- REQUIRED WORK
1) In the romance recommendations thread, which animals does reaverson say the linked story features?
2) Please carry the romance recommendations thread on from its last line, with a reply to the quoted post.
*** EXCERPT PROVIDED Section Begins ***
# Recommend me some romance...



## sunandshadow (Oct 27, 2010)

I have the urge to read some romance stories where one of the two main characters is some sort of halfbreed or mutant everyone else is prejudiced against.  Either m/m or m/f is okay, bonus points for stories involving pregnancy or a science fiction or fantasy setting.  Links please?


----------



## reaverson (Nov 24, 2010)

I know this is sort of old but http://www.sofurry.com/?pid=1072 (NSFW)
One of the few good stories with red pandas
not as yiffy as it sounds


----------



## jinxtigr (Nov 24, 2010)

sunandshadow said:


> I have the urge to read some romance stories where one of the two main characters is some sort of halfbreed or mutant everyone else is prejudiced against.  Either m/m or m/f is okay, bonus points for stories involving pregnancy or a science fiction or fantasy setting.  Links please?
*** EXCERPT PROVIDED Section Ends ***
*** SUPPLIED INFORMATION Section Begins ***
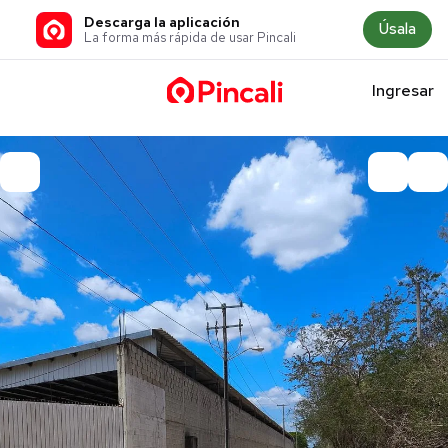
Descarga la aplicación
Úsala
La forma más rápida de usar Pincali
Ingresar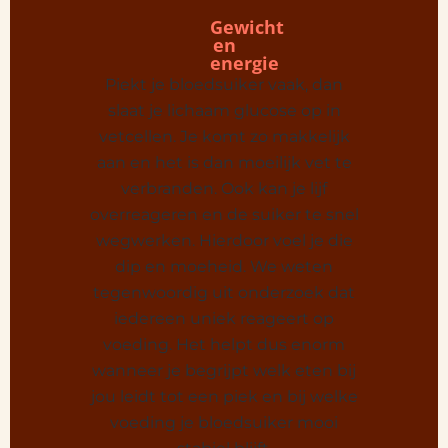
Gewicht
en
energie
Piekt je bloedsuiker vaak, dan
slaat je lichaam glucose op in
vetcellen. Je komt zo makkelijk
aan en het is dan moeilijk vet te
verbranden. Ook kan je lijf
overreageren en de suiker te snel
wegwerken. Hierdoor voel je die
dip en moeheid. We weten
tegenwoordig uit onderzoek dat
iedereen uniek reageert op
voeding. Het helpt dus enorm
wanneer je begrijpt welk eten bij
jou leidt tot een piek en bij welke
voeding je bloedsuiker mooi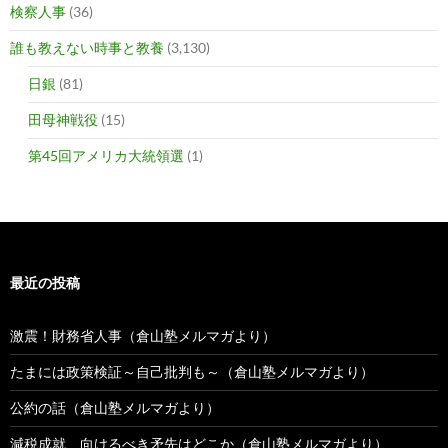
検察人事
(36)
誰も教えない時事と教養
(3,130)
日銀
(81)
田母神戦役
(15)
第45回アメリカ大統領選
(1)
最近の投稿
激震！財務省人事（倉山塾メルマガより）
たまには政策検証～自己批判も～（倉山塾メルマガより）
公約の話（倉山塾メルマガより）
減税成就、向けるべき矛先はどこか（倉山塾メルマガより）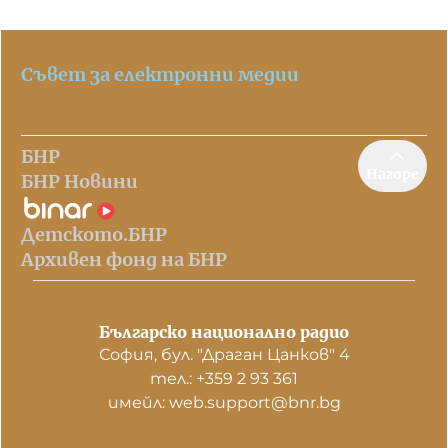
Съвет за електронни медии
БНР
Нагоре
БНР Новини
Детското.БНР
Архивен фонд на БНР
Българско национално радио
София, бул. "Драган Цанков" 4
тел.: +359 2 93 361
имейл: web.support@bnr.bg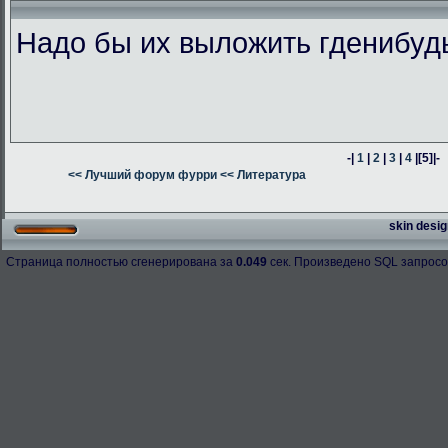
Надо бы их выложить гденибуд
-|
1
|
2
|
3
|
4
|
[5]
|-
<< Лучший форум фурри
<< Литература
skin desig
Страница полностью сгенерирована за
0.049
сек. Произведено SQL запросо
*** SUPPLIED INFORMATION Section Ends ***
- ANSWERS GIVEN
1) Red pandas.

2)
 
All righty then 

http://www.jinxtigr.com/category/writing/kings

And then the sequel has your bonus points for including pregnancy-

http://www.jinxtigr.com/category/writing/ghosts

I started out writing what you're talking about


----------



## sunandshadow (Nov 25, 2010)

It's amusing to have this suddenly get responses a month after I posted it, but thanks, I'll check both of those out.  

I have no objection to sex scenes BTW, many steamy romance novels have great sex scenes, I just prefer stories that have a big portion of romance in them.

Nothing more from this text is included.